Wersja dla osób niedowidzącychWersja dla osób niedowidzących

Okładka wydania

Gorączka I Krew

Kup Taniej - Promocja

Additional Info

  • Autor: Cedric Sire
  • Tytuł Oryginału: De fièvre et de sang
  • Gatunek: Kryminał
  • Język Oryginału: Francuski
  • Liczba Stron: 424
  • Rok Wydania: 2019
  • Numer Wydania: I
  • Wymiary: 135x205 mm
  • ISBN: 9788378878902
  • Wydawca: Dragon
  • Oprawa: Miękka
  • Miejsce Wydania: Bielsko-Biała
  • Ocena:

    6/6


Oceń Publikację:

Książki

Fabuła: 100% - 2 votes
Akcja: 100% - 2 votes
Wątki: 100% - 2 votes
Postacie: 100% - 2 votes
Styl: 100% - 2 votes
Klimat: 100% - 2 votes
Okładka: 100% - 2 votes
Polecam: 100% - 2 votes

Polecam:


Podziel się!
.....
[TREŚĆ ZADANIA 1]
Sprawdź, czy stwierdzenia (a) „Książka liczy 424 strony”, (b) „Oryginał książki napisano po angielsku” i (c) „Książka ma twardą oprawę” zgadzają się z kartą książki. Przy każdym odpowiedz „tak” lub „nie” i dosłownie przytocz rozstrzygające słowa karty.
[TREŚĆ ZADANIA 2]
Wypisz bez zmian fragment karty książki między „Fabuła: 100% - 2” a „Podziel się!”, włącznie z tymi słowami.
Wiersze z danymi nie odgrywają tu żadnej roli.

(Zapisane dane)
.....
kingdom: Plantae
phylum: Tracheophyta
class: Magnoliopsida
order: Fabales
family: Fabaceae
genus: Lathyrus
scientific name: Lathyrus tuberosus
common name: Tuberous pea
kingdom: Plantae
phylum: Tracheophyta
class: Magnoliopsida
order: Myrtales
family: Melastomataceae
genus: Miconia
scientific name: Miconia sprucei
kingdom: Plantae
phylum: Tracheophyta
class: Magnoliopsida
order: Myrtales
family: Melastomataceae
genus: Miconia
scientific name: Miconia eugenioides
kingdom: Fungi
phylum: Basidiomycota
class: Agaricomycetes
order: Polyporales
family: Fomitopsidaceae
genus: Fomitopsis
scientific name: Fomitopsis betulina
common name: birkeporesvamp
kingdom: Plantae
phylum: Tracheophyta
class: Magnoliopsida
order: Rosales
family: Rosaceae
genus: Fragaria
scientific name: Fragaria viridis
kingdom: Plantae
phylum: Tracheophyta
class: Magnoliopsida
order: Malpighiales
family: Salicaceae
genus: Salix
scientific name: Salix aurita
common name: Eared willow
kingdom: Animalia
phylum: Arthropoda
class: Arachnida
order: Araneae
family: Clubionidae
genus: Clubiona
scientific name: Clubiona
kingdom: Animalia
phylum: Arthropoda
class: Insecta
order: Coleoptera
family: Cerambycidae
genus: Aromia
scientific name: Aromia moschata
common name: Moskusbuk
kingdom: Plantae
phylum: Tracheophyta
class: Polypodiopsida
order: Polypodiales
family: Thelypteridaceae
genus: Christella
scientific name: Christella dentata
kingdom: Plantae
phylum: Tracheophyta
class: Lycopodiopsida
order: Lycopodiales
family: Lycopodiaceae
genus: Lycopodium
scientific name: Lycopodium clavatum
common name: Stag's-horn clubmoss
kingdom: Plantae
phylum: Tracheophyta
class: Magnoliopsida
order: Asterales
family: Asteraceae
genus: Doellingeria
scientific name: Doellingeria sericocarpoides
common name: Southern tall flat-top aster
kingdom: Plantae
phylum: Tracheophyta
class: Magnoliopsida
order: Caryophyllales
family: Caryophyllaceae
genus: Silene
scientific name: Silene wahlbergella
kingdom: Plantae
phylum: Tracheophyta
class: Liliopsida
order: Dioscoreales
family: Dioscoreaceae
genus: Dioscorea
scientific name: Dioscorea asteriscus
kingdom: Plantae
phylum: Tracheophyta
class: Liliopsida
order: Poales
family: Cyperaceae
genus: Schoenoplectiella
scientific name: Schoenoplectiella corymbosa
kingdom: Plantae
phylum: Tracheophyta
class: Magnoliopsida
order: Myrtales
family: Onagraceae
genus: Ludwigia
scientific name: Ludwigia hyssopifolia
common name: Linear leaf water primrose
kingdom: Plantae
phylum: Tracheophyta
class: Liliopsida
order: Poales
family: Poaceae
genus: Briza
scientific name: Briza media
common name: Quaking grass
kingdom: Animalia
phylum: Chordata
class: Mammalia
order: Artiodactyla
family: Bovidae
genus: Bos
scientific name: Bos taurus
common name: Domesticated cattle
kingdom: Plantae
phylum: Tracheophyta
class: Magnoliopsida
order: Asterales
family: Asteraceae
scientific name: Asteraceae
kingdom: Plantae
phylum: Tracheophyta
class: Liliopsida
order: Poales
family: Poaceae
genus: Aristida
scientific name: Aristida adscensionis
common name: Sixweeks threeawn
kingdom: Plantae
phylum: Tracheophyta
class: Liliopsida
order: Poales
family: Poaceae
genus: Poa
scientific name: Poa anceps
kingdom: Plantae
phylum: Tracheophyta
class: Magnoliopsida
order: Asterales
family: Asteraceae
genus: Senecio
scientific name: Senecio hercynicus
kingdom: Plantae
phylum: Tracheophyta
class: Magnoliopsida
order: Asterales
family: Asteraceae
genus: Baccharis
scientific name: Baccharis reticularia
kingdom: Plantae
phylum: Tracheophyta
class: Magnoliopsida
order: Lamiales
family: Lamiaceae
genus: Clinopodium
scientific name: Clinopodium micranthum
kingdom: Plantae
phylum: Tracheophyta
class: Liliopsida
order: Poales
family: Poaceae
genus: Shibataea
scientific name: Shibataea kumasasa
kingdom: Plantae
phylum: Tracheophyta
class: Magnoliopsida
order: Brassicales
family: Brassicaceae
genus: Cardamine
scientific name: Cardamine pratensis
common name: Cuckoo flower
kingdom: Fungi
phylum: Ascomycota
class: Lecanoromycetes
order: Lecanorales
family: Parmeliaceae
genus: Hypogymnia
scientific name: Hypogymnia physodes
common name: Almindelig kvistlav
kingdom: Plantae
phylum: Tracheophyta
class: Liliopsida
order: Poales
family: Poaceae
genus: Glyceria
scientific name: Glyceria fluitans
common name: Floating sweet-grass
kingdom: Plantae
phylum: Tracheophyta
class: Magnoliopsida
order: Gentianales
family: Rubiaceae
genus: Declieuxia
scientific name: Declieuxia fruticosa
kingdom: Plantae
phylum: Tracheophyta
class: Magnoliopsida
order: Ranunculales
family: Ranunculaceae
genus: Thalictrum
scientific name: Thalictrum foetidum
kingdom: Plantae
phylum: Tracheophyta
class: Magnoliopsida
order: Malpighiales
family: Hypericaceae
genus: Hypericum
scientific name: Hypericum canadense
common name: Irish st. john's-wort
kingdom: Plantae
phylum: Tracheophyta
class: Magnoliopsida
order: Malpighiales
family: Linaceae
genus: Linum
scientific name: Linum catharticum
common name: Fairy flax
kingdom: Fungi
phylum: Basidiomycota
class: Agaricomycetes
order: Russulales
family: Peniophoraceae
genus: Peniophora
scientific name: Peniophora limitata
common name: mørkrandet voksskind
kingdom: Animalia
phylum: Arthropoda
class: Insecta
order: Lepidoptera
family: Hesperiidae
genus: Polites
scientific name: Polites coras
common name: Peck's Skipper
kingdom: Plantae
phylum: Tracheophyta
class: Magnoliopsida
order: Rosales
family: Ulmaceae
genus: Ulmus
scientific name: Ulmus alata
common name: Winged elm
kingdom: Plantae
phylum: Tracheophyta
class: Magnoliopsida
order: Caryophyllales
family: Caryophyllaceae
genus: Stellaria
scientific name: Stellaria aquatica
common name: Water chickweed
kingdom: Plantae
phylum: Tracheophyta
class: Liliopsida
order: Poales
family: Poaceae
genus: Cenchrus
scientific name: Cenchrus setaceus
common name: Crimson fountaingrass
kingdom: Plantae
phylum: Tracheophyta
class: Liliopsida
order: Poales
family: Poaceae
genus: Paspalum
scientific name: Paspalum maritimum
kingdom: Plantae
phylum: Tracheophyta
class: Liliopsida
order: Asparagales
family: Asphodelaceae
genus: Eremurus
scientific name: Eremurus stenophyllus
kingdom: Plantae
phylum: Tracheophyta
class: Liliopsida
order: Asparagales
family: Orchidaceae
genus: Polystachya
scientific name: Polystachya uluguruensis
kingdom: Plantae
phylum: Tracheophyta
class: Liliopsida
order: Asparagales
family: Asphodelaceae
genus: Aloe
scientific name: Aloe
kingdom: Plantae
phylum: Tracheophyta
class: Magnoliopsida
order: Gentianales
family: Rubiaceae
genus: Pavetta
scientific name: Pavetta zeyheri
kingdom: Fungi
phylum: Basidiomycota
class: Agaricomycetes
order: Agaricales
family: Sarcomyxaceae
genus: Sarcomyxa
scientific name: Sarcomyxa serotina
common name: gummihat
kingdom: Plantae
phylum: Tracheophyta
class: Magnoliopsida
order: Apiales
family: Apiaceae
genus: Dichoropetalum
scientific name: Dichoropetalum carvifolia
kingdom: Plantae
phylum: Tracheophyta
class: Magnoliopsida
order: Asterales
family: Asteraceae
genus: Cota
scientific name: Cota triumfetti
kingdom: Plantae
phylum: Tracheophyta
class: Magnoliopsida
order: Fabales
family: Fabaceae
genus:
.....
[ODPOWIEDŹ 1]
(a) Tak: „Liczba Stron: 424”.
(b) Nie: „Język Oryginału: Francuski”.
(c) Nie: „Oprawa: Miękka”.

[ODPOWIEDŹ 2]
Fabuła: 100% - 2 votes
Akcja: 100% - 2 votes
Wątki: 100% - 2 votes
Postacie: 100% - 2 votes
Styl: 100% - 2 votes
Klimat: 100% - 2 votes
Okładka: 100% - 2 votes
Polecam: 100% - 2 votes

Polecam:


Podziel się!